Dearest,
I use caret + vtreat + a couple of models.
The funny thing is that the MAE calculated on the train data set (and I am using cross validation) is in my case way better than (around 15-18) than on the test data set (where it shoots up to 30).
Is anybody else experiencing this?
Cheers
Hey Larry, I was also experiencing the same problem. However, my MAE is really bad. Do you mind sharing with me your ways of building the model? Thanks a lot!
What way you use for cross-validation?
I used just sklearn’s TimeSeriesSplit and have similar problem (e.g. XGBRegressor with basic features gives ~25 error on CV,~28 on LB, and XGBRegressor with huber loss gives ~20on CV and ~28 on LB).
But I found next things:
- we have data from two cities (and this cities have different total_cases distributions)
- for each city we have data for different time range
So “baseline” TimeSeriesSplit splits data next way (just a sample):
[sj, time1], [sj, time2], [sj, iq, time3], [sj, iq, time4], [iq, time5]
As you can see we build models just (or at least - most) for individual sj/iq on some splits.
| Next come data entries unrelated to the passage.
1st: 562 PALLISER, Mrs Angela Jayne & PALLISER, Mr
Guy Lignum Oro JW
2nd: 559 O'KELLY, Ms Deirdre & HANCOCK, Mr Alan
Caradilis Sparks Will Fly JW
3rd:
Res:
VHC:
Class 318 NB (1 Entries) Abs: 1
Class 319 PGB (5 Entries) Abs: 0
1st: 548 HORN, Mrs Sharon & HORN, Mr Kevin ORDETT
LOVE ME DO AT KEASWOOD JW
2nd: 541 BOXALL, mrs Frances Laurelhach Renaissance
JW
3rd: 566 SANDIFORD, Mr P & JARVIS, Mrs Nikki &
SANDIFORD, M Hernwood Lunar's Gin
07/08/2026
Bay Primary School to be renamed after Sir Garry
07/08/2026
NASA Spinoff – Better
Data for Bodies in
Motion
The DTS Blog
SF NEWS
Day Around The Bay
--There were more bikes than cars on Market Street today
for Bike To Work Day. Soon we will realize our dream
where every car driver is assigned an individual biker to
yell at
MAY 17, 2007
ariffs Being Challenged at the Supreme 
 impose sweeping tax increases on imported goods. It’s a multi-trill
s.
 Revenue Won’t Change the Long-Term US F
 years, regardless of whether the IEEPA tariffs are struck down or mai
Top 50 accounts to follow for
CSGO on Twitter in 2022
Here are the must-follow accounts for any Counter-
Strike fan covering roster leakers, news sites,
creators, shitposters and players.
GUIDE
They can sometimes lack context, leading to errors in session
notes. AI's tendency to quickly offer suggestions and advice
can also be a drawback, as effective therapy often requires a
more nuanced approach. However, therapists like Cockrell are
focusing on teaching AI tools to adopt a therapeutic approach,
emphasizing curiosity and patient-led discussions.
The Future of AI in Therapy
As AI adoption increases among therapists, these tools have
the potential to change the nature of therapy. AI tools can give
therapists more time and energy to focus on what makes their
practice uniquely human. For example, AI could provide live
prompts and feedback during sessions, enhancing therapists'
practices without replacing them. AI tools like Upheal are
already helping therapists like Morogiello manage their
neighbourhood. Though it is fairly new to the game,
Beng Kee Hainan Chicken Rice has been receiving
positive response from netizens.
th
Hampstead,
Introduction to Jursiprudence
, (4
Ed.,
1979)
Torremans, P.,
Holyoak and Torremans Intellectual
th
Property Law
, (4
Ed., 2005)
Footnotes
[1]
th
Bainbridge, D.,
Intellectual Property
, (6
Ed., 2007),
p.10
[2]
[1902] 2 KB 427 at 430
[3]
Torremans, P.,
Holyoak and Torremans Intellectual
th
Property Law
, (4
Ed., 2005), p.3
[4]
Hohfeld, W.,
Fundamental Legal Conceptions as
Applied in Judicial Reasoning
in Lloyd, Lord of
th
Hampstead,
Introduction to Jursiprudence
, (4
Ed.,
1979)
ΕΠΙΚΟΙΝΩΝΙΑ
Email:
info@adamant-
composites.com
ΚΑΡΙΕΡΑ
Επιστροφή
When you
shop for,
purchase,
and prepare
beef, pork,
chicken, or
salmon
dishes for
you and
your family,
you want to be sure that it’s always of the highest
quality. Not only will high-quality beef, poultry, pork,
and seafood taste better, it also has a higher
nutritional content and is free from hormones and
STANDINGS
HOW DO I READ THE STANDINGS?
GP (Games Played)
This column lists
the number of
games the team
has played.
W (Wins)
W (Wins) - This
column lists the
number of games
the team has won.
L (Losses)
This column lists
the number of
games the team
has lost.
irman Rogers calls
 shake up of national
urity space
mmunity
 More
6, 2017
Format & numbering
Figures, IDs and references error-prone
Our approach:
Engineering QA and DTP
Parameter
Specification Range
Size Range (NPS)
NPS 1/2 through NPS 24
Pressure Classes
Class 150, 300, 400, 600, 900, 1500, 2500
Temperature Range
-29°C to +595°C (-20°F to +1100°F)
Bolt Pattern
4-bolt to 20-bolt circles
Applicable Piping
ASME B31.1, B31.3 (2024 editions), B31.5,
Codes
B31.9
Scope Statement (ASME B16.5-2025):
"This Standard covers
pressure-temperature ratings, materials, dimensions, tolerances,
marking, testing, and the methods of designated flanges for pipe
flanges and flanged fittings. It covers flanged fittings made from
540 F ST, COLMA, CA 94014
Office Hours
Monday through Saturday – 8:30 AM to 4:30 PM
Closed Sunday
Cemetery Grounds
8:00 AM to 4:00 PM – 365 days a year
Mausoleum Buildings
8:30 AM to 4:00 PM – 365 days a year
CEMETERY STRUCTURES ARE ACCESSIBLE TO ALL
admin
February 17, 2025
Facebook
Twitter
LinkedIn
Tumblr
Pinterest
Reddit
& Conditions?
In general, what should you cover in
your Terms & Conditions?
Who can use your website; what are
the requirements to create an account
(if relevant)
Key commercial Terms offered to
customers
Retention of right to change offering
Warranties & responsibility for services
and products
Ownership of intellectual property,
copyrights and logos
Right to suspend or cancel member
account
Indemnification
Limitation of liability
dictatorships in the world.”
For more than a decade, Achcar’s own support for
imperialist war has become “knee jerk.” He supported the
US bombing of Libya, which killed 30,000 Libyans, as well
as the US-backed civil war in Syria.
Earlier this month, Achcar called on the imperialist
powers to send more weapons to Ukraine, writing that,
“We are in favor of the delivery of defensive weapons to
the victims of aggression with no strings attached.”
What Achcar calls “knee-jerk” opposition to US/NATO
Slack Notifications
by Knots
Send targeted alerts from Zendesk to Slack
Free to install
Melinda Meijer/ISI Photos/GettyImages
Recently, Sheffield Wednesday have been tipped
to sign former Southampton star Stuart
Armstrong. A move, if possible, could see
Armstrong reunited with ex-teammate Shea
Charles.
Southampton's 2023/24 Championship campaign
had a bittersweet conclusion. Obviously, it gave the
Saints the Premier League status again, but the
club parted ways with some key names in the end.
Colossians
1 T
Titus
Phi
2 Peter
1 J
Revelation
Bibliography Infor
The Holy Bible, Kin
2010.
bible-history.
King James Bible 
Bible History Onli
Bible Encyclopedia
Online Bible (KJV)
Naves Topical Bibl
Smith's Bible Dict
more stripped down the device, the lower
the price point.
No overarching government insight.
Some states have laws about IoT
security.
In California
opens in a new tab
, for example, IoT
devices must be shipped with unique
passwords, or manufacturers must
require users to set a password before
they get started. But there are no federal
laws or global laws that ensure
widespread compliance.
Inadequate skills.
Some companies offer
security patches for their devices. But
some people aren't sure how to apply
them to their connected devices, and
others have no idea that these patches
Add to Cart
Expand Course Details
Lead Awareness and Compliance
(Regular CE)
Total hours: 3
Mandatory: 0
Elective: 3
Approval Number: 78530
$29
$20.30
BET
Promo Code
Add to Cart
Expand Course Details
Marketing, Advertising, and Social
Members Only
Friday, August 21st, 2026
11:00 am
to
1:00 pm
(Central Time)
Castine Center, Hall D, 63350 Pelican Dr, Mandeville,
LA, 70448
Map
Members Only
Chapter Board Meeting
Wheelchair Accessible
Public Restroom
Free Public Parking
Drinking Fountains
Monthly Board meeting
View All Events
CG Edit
So on some splits we approximate distribution only for one city - but on test we need to approximate both cities distributions.
So I’ll try use next “algorythm” for cross-validation:
- split dataset by city
- on each part run TimeSeriesSplit.
- for each split pair:
– concatenate train/validation indices to train/validate model on both cities
– train/validate model
And mine algorythm splits data next way:
[[sj, sjTime1], [iq, iqTime1]], [[sj, sjTime2], [iq, iqTime2]], [[sj, sjTime3], [iq, iqTime3]]
At least it don’t give such better result with huber loss on CV.
UPD. it was a error in mine cross-validation.